We begin with the forced oscillation without damped term, or say "no dissipation": $$m\frac{d^2x}{dt^2}=-kx + F_0\cos(\omega t )$$ and the displacement will be : $$x=\frac{F_0/m}{\omega_0^2-\omega^2}\cos(\omega t )\sim AF_0\cos(\omega t )$$ which means the particle will oscillate following external field oscillation. Also, such two oscillation is the synchronization, i.e. the phase of displacement and external field are the same.

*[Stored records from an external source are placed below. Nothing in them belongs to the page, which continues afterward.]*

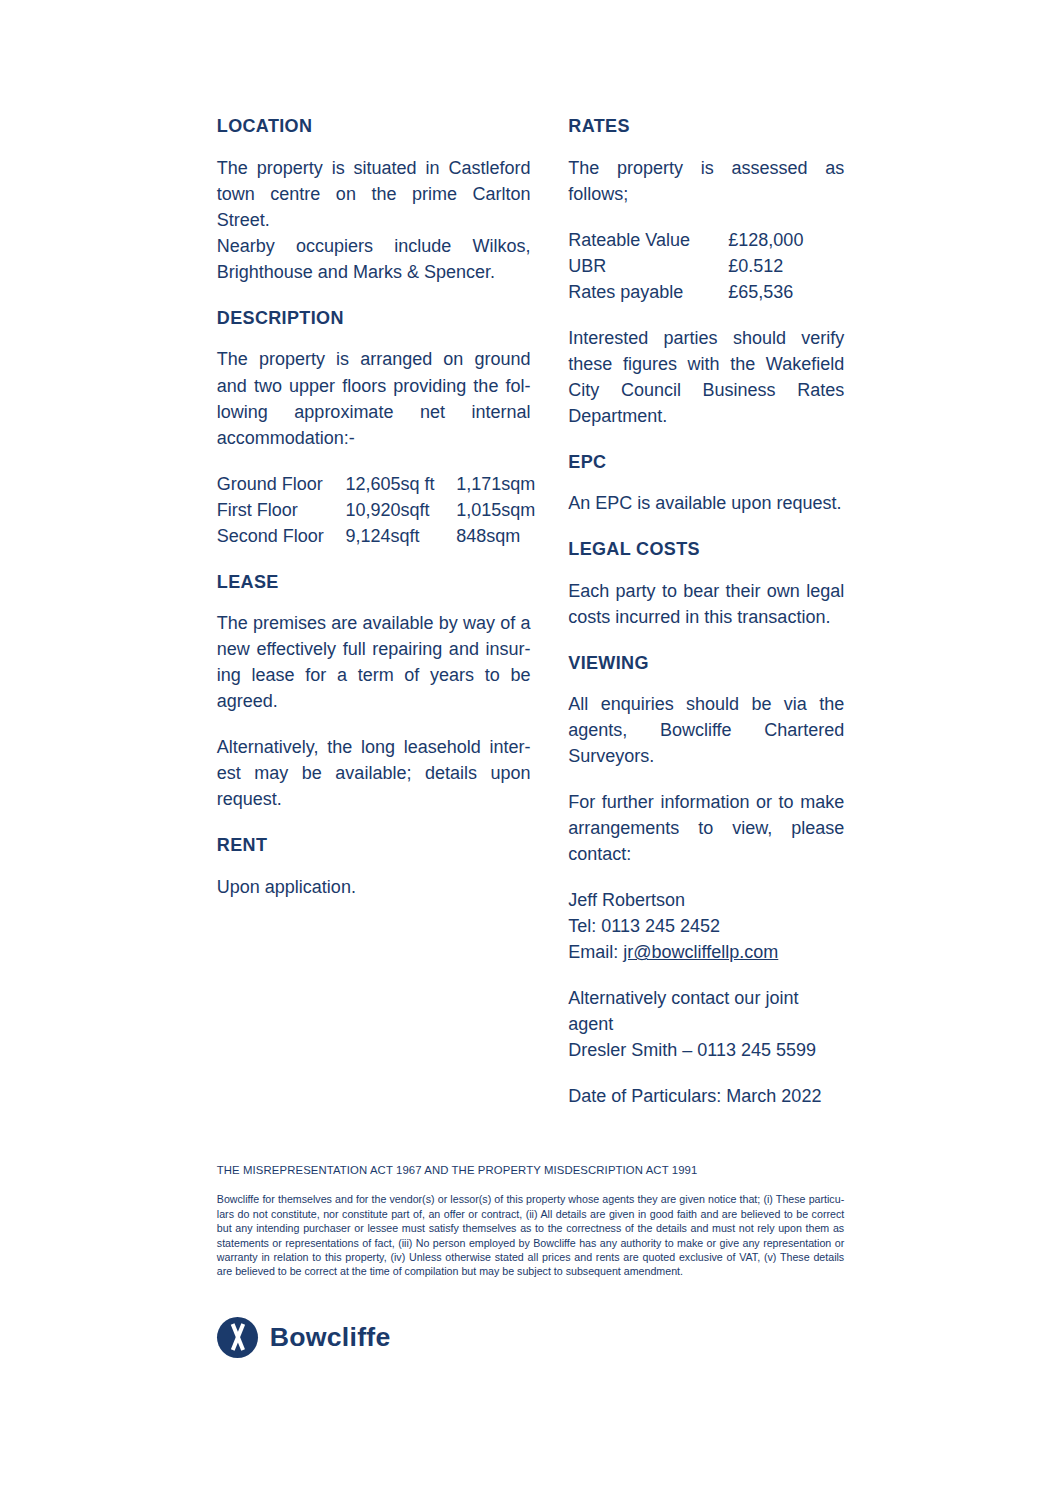Location
The property is situated in Castleford town centre on the prime Carlton Street.
Nearby occupiers include Wilkos, Brighthouse and Marks & Spencer.
Description
The property is arranged on ground and two upper floors providing the following approximate net internal accommodation:-
| Ground Floor | 12,605sq ft | 1,171sqm |
| First Floor | 10,920sqft | 1,015sqm |
| Second Floor | 9,124sqft | 848sqm |
Lease
The premises are available by way of a new effectively full repairing and insuring lease for a term of years to be agreed.
Alternatively, the long leasehold interest may be available; details upon request.
Rent
Upon application.
Rates
The property is assessed as follows;
| Rateable Value | £128,000 |
| UBR | £0.512 |
| Rates payable | £65,536 |
Interested parties should verify these figures with the Wakefield City Council Business Rates Department.
EPC
An EPC is available upon request.
Legal Costs
Each party to bear their own legal costs incurred in this transaction.
Viewing
All enquiries should be via the agents, Bowcliffe Chartered Surveyors.
For further information or to make arrangements to view, please contact:
Jeff Robertson
Tel: 0113 245 2452
Email: jr@bowcliffellp.com
Alternatively contact our joint agent
Dresler Smith – 0113 245 5599
Date of Particulars: March 2022
THE MISREPRESENTATION ACT 1967 AND THE PROPERTY MISDESCRIPTION ACT 1991
Bowcliffe for themselves and for the vendor(s) or lessor(s) of this property whose agents they are given notice that; (i) These particulars do not constitute, nor constitute part of, an offer or contract, (ii) All details are given in good faith and are believed to be correct but any intending purchaser or lessee must satisfy themselves as to the correctness of the details and must not rely upon them as statements or representations of fact, (iii) No person employed by Bowcliffe has any authority to make or give any representation or warranty in relation to this property, (iv) Unless otherwise stated all prices and rents are quoted exclusive of VAT, (v) These details are believed to be correct at the time of compilation but may be subject to subsequent amendment.
Bowcliffe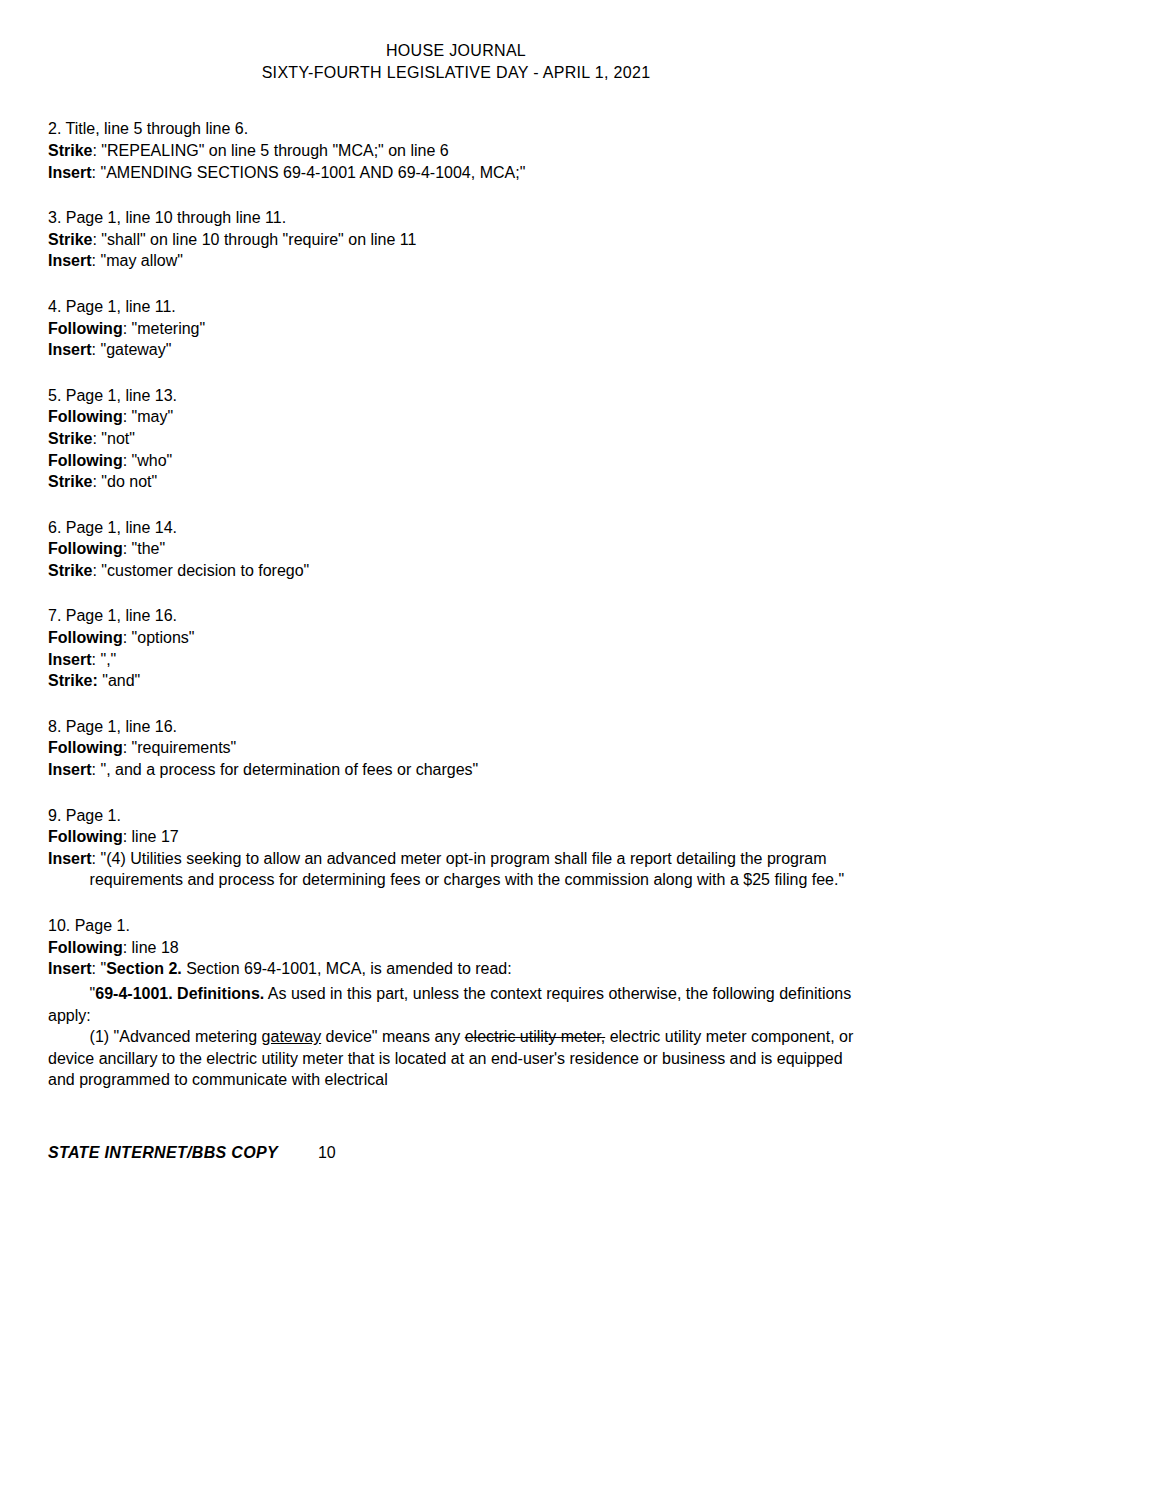HOUSE JOURNAL SIXTY-FOURTH LEGISLATIVE DAY - APRIL 1, 2021
2. Title, line 5 through line 6.
Strike: "REPEALING" on line 5 through "MCA;" on line 6
Insert: "AMENDING SECTIONS 69-4-1001 AND 69-4-1004, MCA;"
3. Page 1, line 10 through line 11.
Strike: "shall" on line 10 through "require" on line 11
Insert: "may allow"
4. Page 1, line 11.
Following: "metering"
Insert: "gateway"
5. Page 1, line 13.
Following: "may"
Strike: "not"
Following: "who"
Strike: "do not"
6. Page 1, line 14.
Following: "the"
Strike: "customer decision to forego"
7. Page 1, line 16.
Following: "options"
Insert: ","
Strike: "and"
8. Page 1, line 16.
Following: "requirements"
Insert: ", and a process for determination of fees or charges"
9. Page 1.
Following: line 17
Insert: "(4) Utilities seeking to allow an advanced meter opt-in program shall file a report detailing the program requirements and process for determining fees or charges with the commission along with a $25 filing fee."
10. Page 1.
Following: line 18
Insert: "Section 2. Section 69-4-1001, MCA, is amended to read:
"69-4-1001. Definitions. As used in this part, unless the context requires otherwise, the following definitions apply:
(1) "Advanced metering gateway device" means any electric utility meter, electric utility meter component, or device ancillary to the electric utility meter that is located at an end-user's residence or business and is equipped and programmed to communicate with electrical
STATE INTERNET/BBS COPY 10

Then, we know the for forced oscillation without damped term $-\mu \frac{dx}{dt}$: $$m\frac{d^2x}{dt^2}=-kx -\mu \frac{dx}{dt}+ F_0\cos(\omega t )$$ the displacement is: $$x=\frac{F_0/m}{\sqrt{(\omega_0^2-\omega^2)^2+(\gamma\omega)^2}}\cos(\omega t +\Delta)\sim BF_0\cos(\omega t +\Delta)$$ where the phase shift $\Delta=\tan^{-1}(\frac{-\omega\mu}{k-m\omega^2})$ origin from the damped term, or say "dissipation term". As the result, we find that one of key effect of dissipation is to shift the oscillation phase relative to the external field. Also, we can regard the $\frac{x}{F_0\cos(\omega t)}$ as the response of oscillation in term of external field. Thus, the imaginary part of response comes from the dissipation term.

"Dissipation" in many-body system

Now we can back to your question, the right side of Fluctuation-Dissipation theorem, i.e. imaginary part of response function, actually measures the response of $A$ which is out of phase with the applied field $f(t)$. As in the damped forced harmonic oscillation, it is the out-of-phase component which measures the energy absorbed by the system from external field, thus justifying the meaning of imaginary part of response function.